Army rejects local proposals in disposal of US Army Mann Center

Ben Stuckart, City Council President, 509.625.6255

Friday, September 20, 2013 at 1:52 p.m.

The US Army has had the Mann Center on its list for disposal since 2005. The US Army notified the City Council this week that all of the local proposals for redevelopment of the property have been rejected.

“The Local Development Authority (Spokane City Council) is furious and confused by the actions of the US Army,” said Council President Ben Stuckart. “Their failure to secure the property in the first place led to the School District pulling out.”

“Now, after 10 months of hard work by community members, City Staff and Council Members, the US Army has again let Hillyard and the applicants down. It is upsetting that all of this hard work was for nothing.” says Councilman Mike Fagan

Council Member Waldref stated, “The individuals we worked with at the Army were very responsive and led us to believe that the options we presented were within our authority. The Army's decision to change course means Hillyard will now have to wait and see if someone purchases the property through auction and puts it to good use.”

Historical Back Ground – What Happened

The Spokane School District was awarded the building and property after the original Local Redevelopment Process concluded in 2010. In February 2013, the City of Spokane was notified that the Spokane School Board was no longer interested in the transfer of the Mann Center and properties. The School District cited as the main reason extensive damage done to the buildings by vandals. This was caused by lack of security while it was still in the possession of the US Army.

Upon notification, the Spokane City Council, began working closely with the US Army and formed an internal committee comprised of members of City Council and the City's Asset Management Department. The City Council was determined by the US Army to be the Local Redevelopment Authority (LRA). Numerous communications in writing with the US Army confirmed that various options existed. A presentation was provided to the City listing various options.

Once the US Army approved all documents, public outreach began. Numerous community forums, meetings and tours of the facility took place. The City Committee then solicited proposals after taking input from the public. After reviewing the proposals and scoring them a collaborative proposal came out on top. During this entire time the Spokane City Council paid for security for the property to stop the constant vandalism.

The US Army was informed of the LRA's decision and City Council waited to notify the parties until final approval was given. On August 20th Council President Stuckart was informed that the Army Corp, Office of Economic Adjustment, and the Army BRAC Office were all favorable to this solution.
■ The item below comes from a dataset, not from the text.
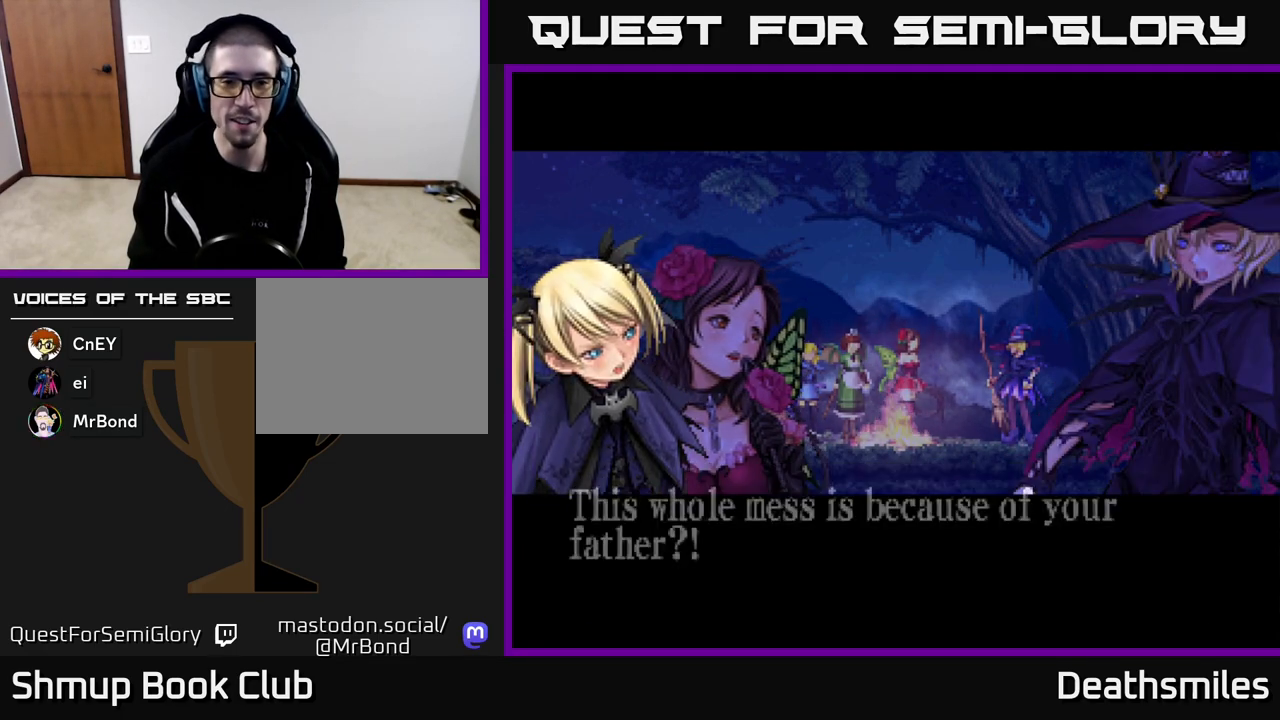
{"buttons": [], "events": [[17, "A", "down"], [83, "A", "up"], [183, "A", "down"], [250, "A", "up"], [350, "A", "down"], [433, "A", "up"]]}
On September 16, the US Army completely reversed course and rejected all three proposals, stating that the only options that existed were that the City pay full market value for the property or the US Army would publically auction the property. When contacted by phone, the US Army representative explained that he could not really explain to us what happened when the approval went to the Under Secretary of the Army.

Community members spent hundreds of hours preparing proposals that would have resulted in positive economic, safety and community benefits. City staff and council members have spent hundreds of hours working with all the parties to ensure that all documents and processes we were following were according to policy.

Acceptable solutions (identified by DOD in February 2013, which now only the first two are acceptable, what changed?)

  • Give back to DOD – Will result in public auction
  • City buys property – Will pay full market value
  • Fed to Fed transfer
  • Economic Benefit Conveyance (Similar to Public Benefit Conveyance but job creation related)
  • Public Benefit Conveyance

These include: education, public health, parks, self-help housing, monument, correctional, law enforcement, emergency response, port, conservation, airport, highway, and power lines.